▸ **CONSIGNE**: Poursuivez le jugement sur la société FLEX-FASO à partir de sa dernière phrase.

▸ **TEXTE FOURNI**:
J-04-181
PROCEDURES COLLECTIVES D'APUREMENT DU PASSIF – REDRESSEMENT JUDICIAIRE – PROCEDURE DE REDRESSEMENT – REQUETE EN CONVERSION – PLAN DE REDRESSEMENT : INEXECUTION, RETARD DANS LA MISE EN ŒUVRE – INCAPACITE DU DEBITEUR D’EXECUTER SES ENGAGEMENTS DANS LES DELAIS – RESOLUTION DU PLAN – ARTICLE 33 ALINEA 4 AUPCAP – CONVERSION EN LIQUIDATION DES BIENS.
En matière de redressement judiciaire, il est constant que "si le débiteur n'exécute pas ses engagements dans les délais fixés par le plan, le tribunal peut, d'office ou à la demande d'un créancier, du commissaire à l'exécution du plan ou du procureur du Faso prononcer la résolution du plan et l'ouverture d'une procédure de liquidation des biens, sans avoir à constater la cessation des paiements", pour peu que le débiteur n'est pas ou n'est plus dans la possibilité de proposer un concordat sérieux…
(TRIBUNAL DE GRANDE INSTANCE DE OUAGADOUGOU (BURKINA FASO), Jugement n° 90 bis du 24 janvier 2001, Conversion du redressement judiciaire de FLEX-FASO en liquidation des biens).
LE TRIBUNAL
I - Faits - Procédure - Prétentions et moyens des parties
Par jugement n° 244 en date du 07 avril 1997 rendu à la requête de la Société FLEX-FASO aux fins de redressement judiciaire, le tribunal de grande instance de Ouagadougou a commis monsieur TRAORE Jérôme assisté de monsieur OUEDRAOGO Paulin, expert comptable agréé près les Cours et tribunaux du Burkina Faso à l'effet de faire un rapport sur la situation économique, financière et sociale de l'entreprise ainsi que les perspectives de redressement.

(Données de points clés de pose humaine)
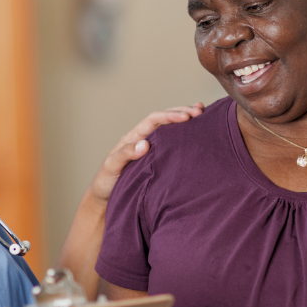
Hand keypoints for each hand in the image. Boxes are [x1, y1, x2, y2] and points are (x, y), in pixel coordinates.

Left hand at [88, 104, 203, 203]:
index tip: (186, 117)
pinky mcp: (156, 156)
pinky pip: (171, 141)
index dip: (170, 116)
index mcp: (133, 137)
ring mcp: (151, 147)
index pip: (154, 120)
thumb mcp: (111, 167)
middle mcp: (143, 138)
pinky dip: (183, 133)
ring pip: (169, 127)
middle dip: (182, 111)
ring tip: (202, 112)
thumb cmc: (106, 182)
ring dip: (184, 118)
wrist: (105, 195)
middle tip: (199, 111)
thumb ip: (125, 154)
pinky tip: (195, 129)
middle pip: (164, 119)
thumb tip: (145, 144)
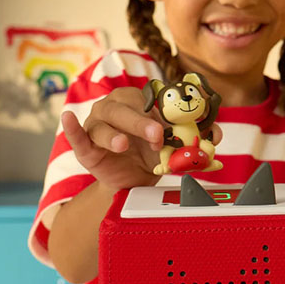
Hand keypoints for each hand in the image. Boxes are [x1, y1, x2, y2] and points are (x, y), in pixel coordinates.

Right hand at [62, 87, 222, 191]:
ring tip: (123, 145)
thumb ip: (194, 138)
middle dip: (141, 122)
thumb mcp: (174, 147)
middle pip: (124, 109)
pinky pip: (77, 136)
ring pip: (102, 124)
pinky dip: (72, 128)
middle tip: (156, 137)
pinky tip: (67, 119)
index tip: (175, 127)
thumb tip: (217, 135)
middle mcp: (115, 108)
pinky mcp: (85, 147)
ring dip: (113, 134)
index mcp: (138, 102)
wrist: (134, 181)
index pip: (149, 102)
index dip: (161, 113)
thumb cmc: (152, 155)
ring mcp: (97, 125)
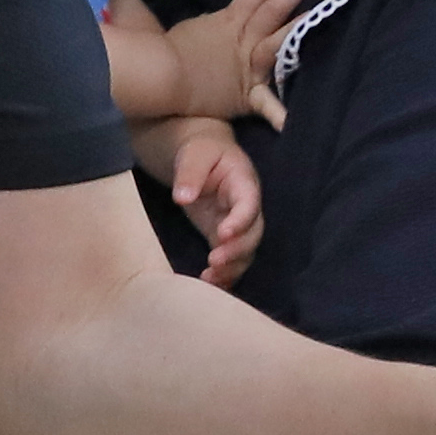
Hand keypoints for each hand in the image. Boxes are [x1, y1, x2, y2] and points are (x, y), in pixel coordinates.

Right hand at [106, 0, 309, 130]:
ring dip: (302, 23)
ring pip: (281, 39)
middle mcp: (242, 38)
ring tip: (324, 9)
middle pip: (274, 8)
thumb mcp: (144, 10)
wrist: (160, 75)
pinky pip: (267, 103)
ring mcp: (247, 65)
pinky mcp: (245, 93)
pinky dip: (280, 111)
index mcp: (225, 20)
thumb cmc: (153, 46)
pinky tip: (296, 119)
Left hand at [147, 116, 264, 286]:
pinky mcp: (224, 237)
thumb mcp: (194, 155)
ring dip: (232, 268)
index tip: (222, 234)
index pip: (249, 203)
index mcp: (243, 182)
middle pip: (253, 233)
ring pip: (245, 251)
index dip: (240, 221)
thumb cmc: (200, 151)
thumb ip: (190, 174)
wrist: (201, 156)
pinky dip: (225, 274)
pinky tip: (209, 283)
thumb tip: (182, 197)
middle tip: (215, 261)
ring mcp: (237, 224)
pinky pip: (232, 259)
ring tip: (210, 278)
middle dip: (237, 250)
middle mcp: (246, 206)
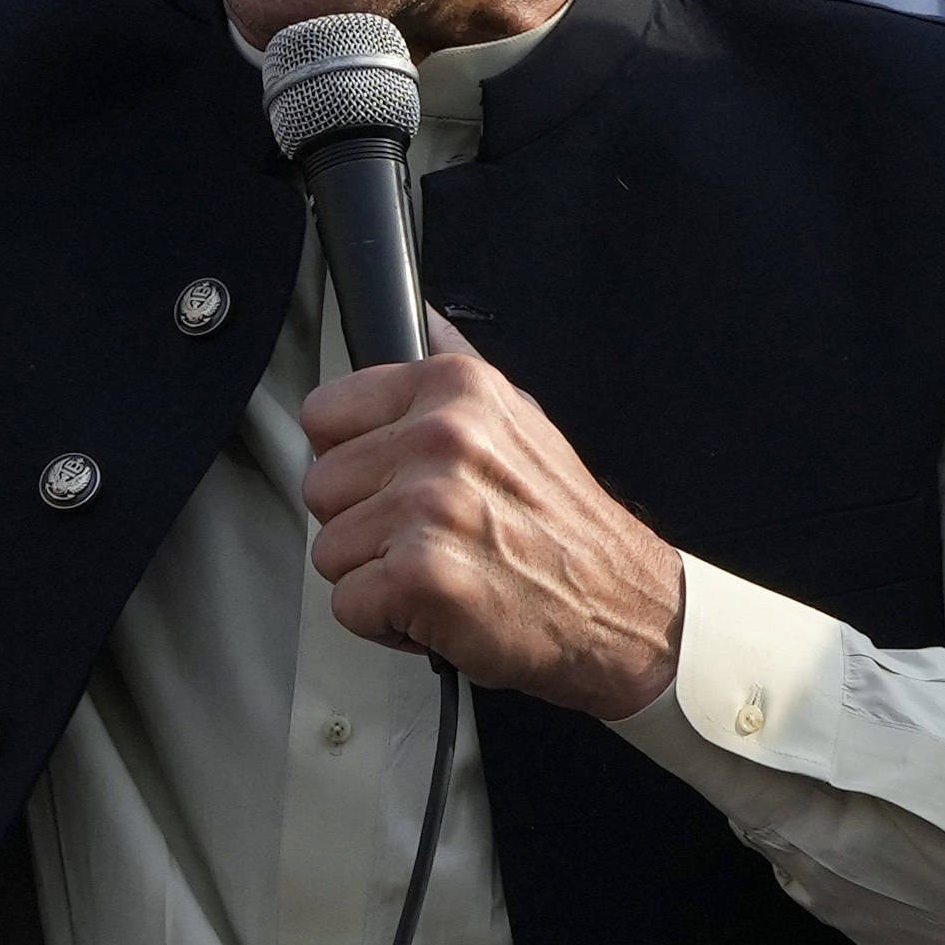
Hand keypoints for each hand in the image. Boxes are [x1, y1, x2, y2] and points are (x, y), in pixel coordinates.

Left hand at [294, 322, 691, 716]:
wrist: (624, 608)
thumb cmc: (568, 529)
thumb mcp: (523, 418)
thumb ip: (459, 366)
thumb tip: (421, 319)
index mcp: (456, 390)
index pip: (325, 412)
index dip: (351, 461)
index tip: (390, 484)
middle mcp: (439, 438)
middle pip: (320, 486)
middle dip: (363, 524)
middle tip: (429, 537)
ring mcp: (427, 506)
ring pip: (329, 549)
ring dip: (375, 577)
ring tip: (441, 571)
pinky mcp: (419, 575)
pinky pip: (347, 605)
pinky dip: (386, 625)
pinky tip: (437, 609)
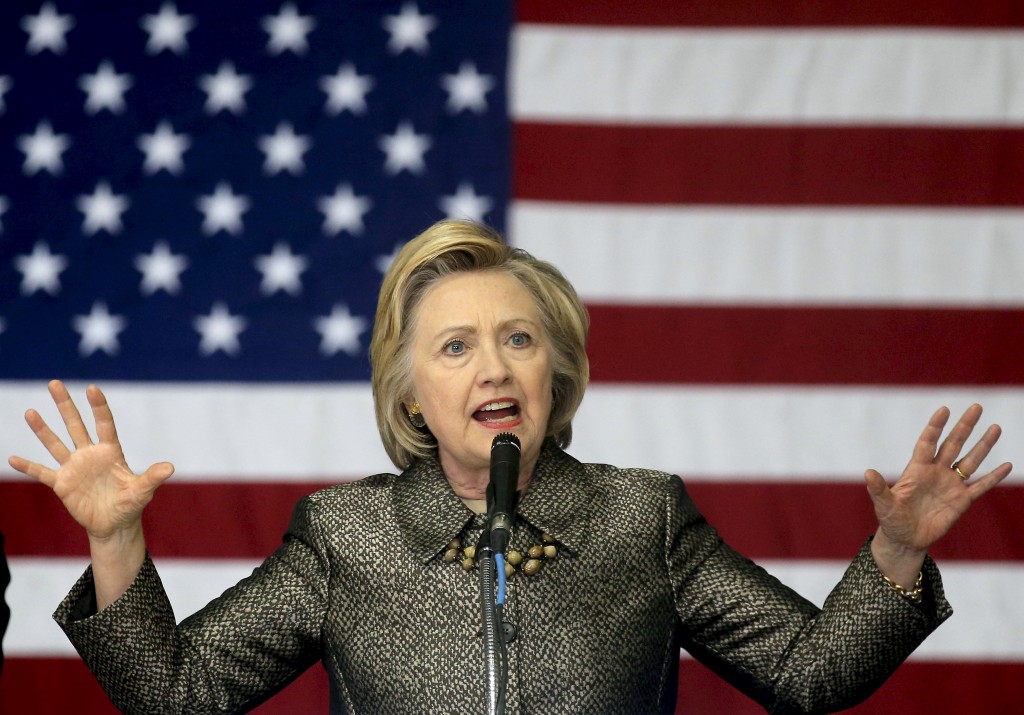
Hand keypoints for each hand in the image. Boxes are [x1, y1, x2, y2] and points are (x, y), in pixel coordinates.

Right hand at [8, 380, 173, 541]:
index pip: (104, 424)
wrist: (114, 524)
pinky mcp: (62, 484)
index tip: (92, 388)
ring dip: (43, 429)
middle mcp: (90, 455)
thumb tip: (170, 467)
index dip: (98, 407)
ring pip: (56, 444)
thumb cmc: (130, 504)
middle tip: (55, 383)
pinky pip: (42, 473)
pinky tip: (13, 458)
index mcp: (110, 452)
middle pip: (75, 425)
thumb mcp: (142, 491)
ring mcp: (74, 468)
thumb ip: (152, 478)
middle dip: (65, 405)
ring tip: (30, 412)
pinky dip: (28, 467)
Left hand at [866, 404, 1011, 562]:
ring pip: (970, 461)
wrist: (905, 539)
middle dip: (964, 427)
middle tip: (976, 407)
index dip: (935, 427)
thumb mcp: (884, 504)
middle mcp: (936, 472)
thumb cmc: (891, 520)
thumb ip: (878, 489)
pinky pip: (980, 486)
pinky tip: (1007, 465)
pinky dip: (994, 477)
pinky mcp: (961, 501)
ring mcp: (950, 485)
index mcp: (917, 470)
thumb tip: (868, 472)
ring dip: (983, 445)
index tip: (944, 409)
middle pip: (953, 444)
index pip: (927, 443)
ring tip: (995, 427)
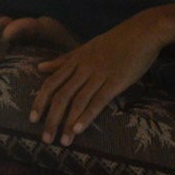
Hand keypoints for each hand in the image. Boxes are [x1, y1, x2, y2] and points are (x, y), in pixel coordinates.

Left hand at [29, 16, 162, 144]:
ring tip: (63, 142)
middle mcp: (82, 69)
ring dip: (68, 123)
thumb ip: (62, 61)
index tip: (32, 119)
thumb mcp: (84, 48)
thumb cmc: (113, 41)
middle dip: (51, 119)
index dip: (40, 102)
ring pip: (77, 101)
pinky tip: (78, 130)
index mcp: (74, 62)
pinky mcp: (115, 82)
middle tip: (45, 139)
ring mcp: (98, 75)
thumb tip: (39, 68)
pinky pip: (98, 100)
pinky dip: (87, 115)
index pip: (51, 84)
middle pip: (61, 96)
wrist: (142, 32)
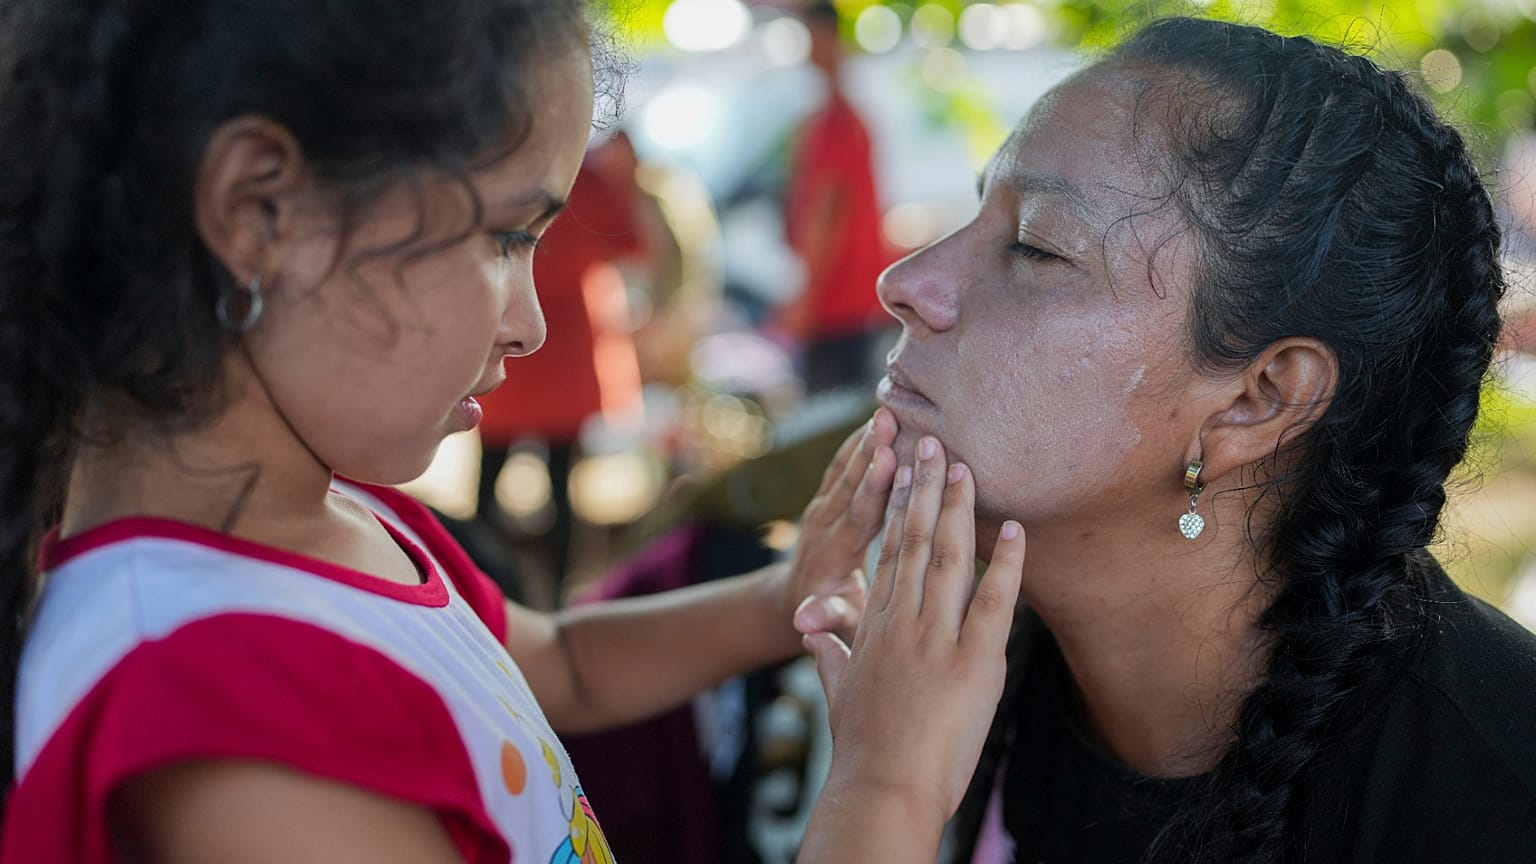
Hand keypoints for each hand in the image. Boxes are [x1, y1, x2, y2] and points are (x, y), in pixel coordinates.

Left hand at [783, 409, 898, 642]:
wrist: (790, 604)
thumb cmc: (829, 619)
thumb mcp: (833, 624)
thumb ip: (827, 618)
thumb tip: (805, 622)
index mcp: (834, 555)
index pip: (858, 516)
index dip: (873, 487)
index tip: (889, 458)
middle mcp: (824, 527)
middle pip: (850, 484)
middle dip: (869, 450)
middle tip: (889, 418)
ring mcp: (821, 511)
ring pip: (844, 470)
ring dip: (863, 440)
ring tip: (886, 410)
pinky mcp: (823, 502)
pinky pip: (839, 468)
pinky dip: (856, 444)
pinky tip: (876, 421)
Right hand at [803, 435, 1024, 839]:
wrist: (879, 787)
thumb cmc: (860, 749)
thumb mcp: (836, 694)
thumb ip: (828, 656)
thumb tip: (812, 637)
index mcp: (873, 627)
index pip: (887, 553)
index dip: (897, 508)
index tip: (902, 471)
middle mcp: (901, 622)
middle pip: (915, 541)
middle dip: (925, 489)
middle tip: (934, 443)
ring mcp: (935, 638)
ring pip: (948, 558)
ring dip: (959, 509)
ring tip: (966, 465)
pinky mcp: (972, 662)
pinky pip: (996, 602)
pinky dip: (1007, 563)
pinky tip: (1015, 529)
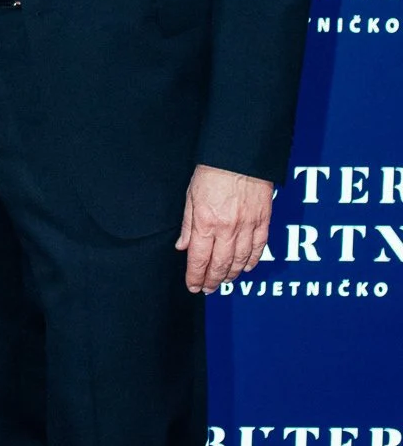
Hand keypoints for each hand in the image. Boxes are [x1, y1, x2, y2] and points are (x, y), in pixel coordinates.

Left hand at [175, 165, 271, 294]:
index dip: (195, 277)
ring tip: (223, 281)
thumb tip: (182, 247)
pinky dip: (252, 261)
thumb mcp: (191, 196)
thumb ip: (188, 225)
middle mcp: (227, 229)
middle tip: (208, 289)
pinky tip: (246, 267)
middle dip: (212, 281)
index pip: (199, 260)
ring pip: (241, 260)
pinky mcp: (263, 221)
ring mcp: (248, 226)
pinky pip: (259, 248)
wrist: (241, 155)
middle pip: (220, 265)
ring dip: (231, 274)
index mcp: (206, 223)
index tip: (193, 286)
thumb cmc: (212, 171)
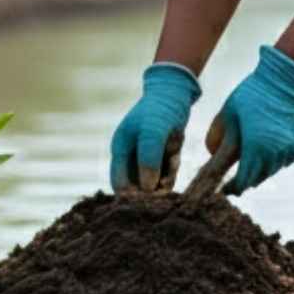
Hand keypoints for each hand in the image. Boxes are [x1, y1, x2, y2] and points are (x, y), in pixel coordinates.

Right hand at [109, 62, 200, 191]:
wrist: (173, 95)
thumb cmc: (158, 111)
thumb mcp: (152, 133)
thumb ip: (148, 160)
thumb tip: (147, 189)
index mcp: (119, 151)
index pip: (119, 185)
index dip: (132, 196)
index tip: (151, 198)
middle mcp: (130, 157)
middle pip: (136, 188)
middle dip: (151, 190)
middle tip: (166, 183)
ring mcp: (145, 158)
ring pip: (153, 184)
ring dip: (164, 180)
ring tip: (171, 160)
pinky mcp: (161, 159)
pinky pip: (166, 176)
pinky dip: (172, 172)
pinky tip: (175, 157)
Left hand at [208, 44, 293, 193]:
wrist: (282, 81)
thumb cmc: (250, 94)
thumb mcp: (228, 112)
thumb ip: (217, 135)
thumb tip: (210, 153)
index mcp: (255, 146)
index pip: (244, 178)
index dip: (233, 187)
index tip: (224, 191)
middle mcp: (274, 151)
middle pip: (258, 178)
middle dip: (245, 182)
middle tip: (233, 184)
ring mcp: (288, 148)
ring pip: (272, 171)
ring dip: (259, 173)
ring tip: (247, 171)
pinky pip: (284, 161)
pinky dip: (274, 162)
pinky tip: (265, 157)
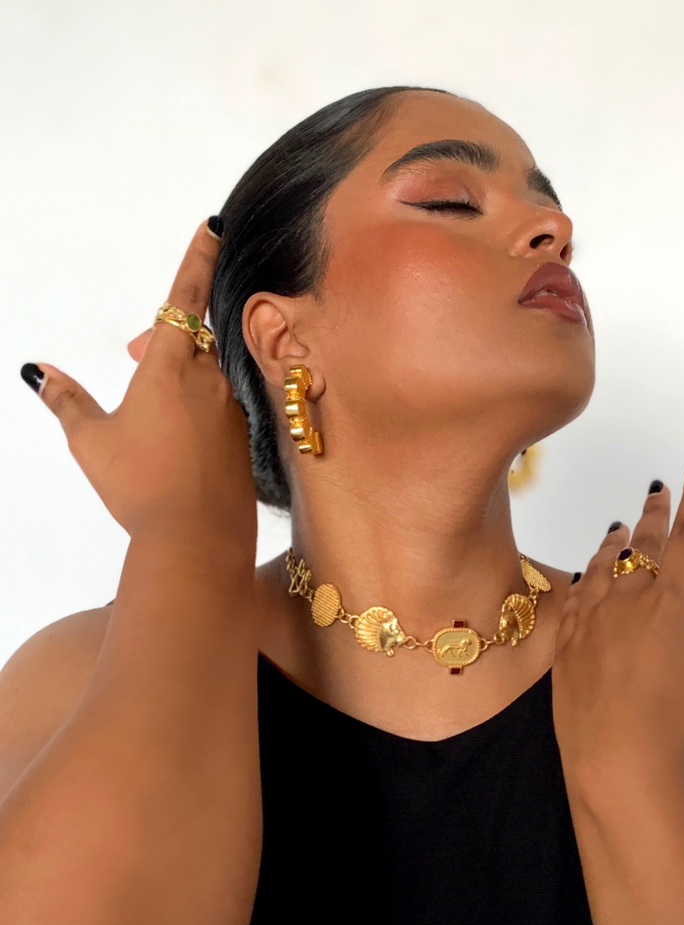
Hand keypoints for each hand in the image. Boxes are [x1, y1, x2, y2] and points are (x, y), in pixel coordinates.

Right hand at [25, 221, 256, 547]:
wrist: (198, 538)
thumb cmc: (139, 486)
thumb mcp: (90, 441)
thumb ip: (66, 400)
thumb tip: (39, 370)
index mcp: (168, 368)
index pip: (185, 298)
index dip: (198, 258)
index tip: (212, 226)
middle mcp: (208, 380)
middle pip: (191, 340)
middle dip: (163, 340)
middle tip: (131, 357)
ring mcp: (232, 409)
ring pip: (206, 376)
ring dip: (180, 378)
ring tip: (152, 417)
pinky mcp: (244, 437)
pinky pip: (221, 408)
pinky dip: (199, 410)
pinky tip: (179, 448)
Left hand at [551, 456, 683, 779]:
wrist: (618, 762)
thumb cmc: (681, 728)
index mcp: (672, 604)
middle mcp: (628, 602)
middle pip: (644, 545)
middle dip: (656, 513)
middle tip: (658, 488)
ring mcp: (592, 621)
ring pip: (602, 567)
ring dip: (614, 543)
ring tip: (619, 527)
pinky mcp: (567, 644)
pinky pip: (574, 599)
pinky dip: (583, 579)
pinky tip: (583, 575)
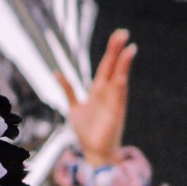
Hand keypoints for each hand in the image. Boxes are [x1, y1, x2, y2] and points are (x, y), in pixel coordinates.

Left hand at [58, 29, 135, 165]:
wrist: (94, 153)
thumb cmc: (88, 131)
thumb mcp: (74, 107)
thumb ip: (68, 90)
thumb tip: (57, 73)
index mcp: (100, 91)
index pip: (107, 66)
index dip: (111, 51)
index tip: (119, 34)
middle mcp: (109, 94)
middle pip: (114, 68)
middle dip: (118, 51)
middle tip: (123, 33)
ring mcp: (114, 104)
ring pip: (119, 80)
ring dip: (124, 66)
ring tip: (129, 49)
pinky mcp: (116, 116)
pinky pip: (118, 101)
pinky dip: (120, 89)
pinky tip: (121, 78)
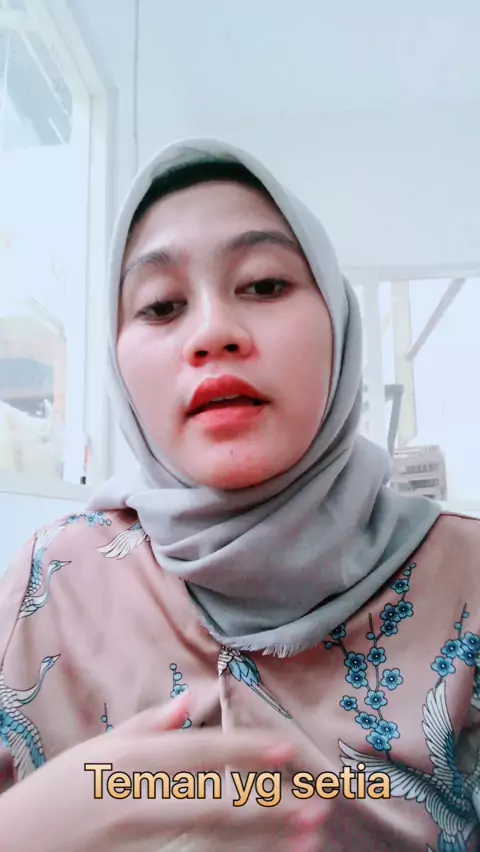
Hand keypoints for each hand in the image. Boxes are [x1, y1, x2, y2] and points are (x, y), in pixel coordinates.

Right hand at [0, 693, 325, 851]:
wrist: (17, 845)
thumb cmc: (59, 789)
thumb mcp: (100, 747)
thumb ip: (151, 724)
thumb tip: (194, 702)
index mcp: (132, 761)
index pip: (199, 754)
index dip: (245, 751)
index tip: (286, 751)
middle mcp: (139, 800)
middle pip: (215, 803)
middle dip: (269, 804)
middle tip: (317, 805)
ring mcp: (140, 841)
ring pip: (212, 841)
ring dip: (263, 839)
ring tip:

▸ **RÉPONSE**:
Le 20 mai 1998, le tribunal de grande instance de céans, statuant en matière commerciale et au vu du rapport déposé a prononcé la suspension, pour un délai de quatre (4) mois à compter de la notification de la décision au juge-commissaire et au curateur désigné, de poursuites individuelles et des instances en cours en application de l'article 9 de l'ordonnance n° 9143 du 17 juillet 1991;
– a désigné monsieur OUEDRAOGO Paulin en qualité de curateur aux biens du débiteur et lui a confié la mission d'assister FLEX-FASO dans (l'établissement) l'élaboration du plan de redressement;
– a nommé monsieur TRAORE Jérôme, président du tribunal de grande instance, juge-commissaire;
– a désigné la Caisse nationale de crédit agricole (CNCA) comme représentant des créanciers;
– a interdit à la société FLEX-FASO de payer en tout ou partie une créance quelconque née antérieurement au jugement sauf autorisation motivée du juge-commissaire, de libérer ou de désintéresser les cautions pendant la période de suspension provisoire, de faire tout acte de disposition étranger à l'exploitation normale de FLEX-FASO;
Le 18 novembre 1998, le tribunal accordait une prorogation de deux (2) mois à compter de la date de la décision pour le dépôt du plan de redressement sur requête de FLEX-FASO.
Le 24 mars 1999, par jugement n° 248, le tribunal au vu du projet de plan de redressement a approuvé et homologué ledit projet et a nommé madame OUEDRAOGO Brigitte, juge-commissaire à l'exécution du plan.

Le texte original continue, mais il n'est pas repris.